Esta semana se ha inaugurado de modo oficial la nueva biblioteca de Alejandría, y a uno le parece, a pesar de la distancia, que se trata de un hecho ilusionante. La noticia de que en Alejandría se estaba construyendo una biblioteca de dimensiones monumentales, en recuerdo de aquella que albergó la ciudad hace dos mil años, aparecía a veces en la prensa y siempre tenía algo de aire fresco, algo vivificador, sobre todo cuando las noticias que provienen del mundo árabe no suelen ser casi nunca agradables.

La biblioteca de Alejandría no fue, nominalmente, una de las siete maravillas de la Antigüedad, pero sin duda sí ha sido a lo largo de los siglos uno de los recuerdos más sugestivos de la era clásica, cuya nostalgia siempre ha sobrevivido en Europa. Ahora, en Alejandría, vuelve a elevarse una enorme biblioteca concebida por arquitectos noruegos como un disco inclinado, una biblioteca que albergará millones de volúmenes y la sala de lectura más grande del mundo.

La modernidad está llena de fetiches (el nuestro se alza a orillas de la ría de Bilbao, revestido de titanio), pero en estos casos la palabra fetiche no debe tener connotación peyorativa. Los fetiches, mediáticamente, resultan atractivos, pero al mismo tiempo sirven para reactivar la actividad cultural y social del lugar donde se asientan, despertar estimulantes mutaciones psicológicas en la colectividad.

El mundo árabe parece necesitado de uno de esos despliegues mediáticos, arquitectónicos y sociales. Durante toda la Edad Media, la sociedad islámica gozó de unos niveles culturales notablemente superiores a los de Europa, pero durante los últimos cinco siglos la situación se ha invertido de forma radical. Sólo una progresía mal entendida consideraría etnocéntrica la afirmación de que hoy Europa supera de largo a los pueblos islámicos en desarrollo tecnológico, en conciencia democrática o en la fe en una sociedad laica, respetuosa con los derechos individuales y orgullosa de la crítica, la duda y el debate como medios para acercarse a la verdad.

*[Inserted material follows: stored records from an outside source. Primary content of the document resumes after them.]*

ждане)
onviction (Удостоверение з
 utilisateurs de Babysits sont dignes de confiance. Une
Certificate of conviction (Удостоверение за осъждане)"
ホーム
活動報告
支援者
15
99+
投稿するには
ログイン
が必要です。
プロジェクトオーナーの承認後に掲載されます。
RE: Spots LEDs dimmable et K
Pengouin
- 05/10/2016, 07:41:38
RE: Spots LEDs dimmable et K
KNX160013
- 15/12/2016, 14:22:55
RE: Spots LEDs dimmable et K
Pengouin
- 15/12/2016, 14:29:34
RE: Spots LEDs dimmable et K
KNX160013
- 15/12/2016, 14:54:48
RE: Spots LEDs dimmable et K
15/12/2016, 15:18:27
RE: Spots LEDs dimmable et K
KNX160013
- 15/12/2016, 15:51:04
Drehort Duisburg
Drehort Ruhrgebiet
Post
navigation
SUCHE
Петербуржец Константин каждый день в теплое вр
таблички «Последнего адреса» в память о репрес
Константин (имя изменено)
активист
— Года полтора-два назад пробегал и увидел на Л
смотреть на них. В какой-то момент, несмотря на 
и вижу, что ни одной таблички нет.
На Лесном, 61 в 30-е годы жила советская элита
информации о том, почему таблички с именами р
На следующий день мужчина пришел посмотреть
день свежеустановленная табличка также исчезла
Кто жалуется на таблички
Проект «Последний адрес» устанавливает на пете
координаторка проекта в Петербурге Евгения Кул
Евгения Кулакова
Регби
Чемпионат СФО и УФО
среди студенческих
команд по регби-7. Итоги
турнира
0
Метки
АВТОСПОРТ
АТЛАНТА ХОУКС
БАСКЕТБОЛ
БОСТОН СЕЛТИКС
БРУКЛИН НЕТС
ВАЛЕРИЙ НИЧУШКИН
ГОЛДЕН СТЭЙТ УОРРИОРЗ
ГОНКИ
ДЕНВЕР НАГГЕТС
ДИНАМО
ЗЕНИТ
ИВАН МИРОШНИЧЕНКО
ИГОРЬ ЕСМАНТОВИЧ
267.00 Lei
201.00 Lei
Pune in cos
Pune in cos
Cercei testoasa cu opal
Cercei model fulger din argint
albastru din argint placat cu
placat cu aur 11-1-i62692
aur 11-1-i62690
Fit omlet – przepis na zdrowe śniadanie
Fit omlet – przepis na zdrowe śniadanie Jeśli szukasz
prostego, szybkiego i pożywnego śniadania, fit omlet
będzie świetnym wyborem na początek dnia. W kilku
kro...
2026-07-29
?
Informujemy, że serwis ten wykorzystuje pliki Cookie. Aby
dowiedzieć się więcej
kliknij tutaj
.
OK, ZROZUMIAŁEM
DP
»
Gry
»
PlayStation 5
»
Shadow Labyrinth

El Islam supuso un corte brutal con la antigüedad clásica. Así como el Norte cristiano mantuvo la fascinación por la antigüedad, los pueblos convertidos al Islam, que en su momento no colaboraron menos en la configuración del mundo antiguo, se sumieron luego en una extraña amnesia. La herencia de Grecia y Roma está implícita en la cultura cristiana, mientras que el Islam, en cierto modo, se preciaba de partir de cero. Quizás la nueva biblioteca en Alejandría acabe de una vez con ese extraño maleficio que dura ya mil cuatrocientos años, y llegue al fin el momento de concebir de nuevo el Mediterráneo como una unidad cultural donde circulen sin barreras mentales (las terribles barreras mentales que separan a Occidente del Islam) las ideas políticas y las corrientes de cultura.

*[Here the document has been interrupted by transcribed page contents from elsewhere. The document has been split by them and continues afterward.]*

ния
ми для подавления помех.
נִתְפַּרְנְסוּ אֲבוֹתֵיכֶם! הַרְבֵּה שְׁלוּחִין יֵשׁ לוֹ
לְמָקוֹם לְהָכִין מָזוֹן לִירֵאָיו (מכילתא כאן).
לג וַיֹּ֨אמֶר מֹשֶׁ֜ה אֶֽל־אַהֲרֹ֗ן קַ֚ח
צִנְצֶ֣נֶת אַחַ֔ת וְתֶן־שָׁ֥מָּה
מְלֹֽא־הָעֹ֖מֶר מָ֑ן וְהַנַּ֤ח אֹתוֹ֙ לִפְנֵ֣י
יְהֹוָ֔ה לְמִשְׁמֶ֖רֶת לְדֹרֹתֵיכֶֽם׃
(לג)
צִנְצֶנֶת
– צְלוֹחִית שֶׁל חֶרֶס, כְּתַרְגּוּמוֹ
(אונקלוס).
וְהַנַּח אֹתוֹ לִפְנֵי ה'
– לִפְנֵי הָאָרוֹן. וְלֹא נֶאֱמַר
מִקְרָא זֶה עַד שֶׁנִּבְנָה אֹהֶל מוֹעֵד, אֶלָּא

Hay algo hermoso y seductor, por otra parte, en una biblioteca. De aquel mundo perdido nunca regresarán el coloso de Rodas o los jardines colgantes de Babilonia. O si lo hacen algún día será a través de un miserable rastro arqueológico. Pero la biblioteca de Alejandría, aquel orgullo del mundo antiguo, puede literalmente volver. Bastará llenar el nuevo edificio con todos los libros antiguos que han sobrevivido; bastará añadirles los miles de volúmenes que se han escrito y estudiado a lo largo de los siglos subsiguientes.

Hay algo tan milagroso como eso en el lenguaje humano y en su más noble traducción histórica, el libro. Nadie podrá recuperar las piedras del pasado; pero la cultura humana, incluso la de los tiempos más remotos, vuelve a adquirir presencia física a partir del acto humilde de abrir un libro. Yo creo que la biblioteca que se cobija ahora bajo un enorme disco inclinado no es un remedo de la antigua. Ni siquiera creo que sea ante todo un reclamo turístico.

Sencillamente es eso, es una biblioteca. Y está en Alejandría. Y puede ser la misma que, hace más de dos mil años, dejó una huella imborrable en la memoria de la humanidad.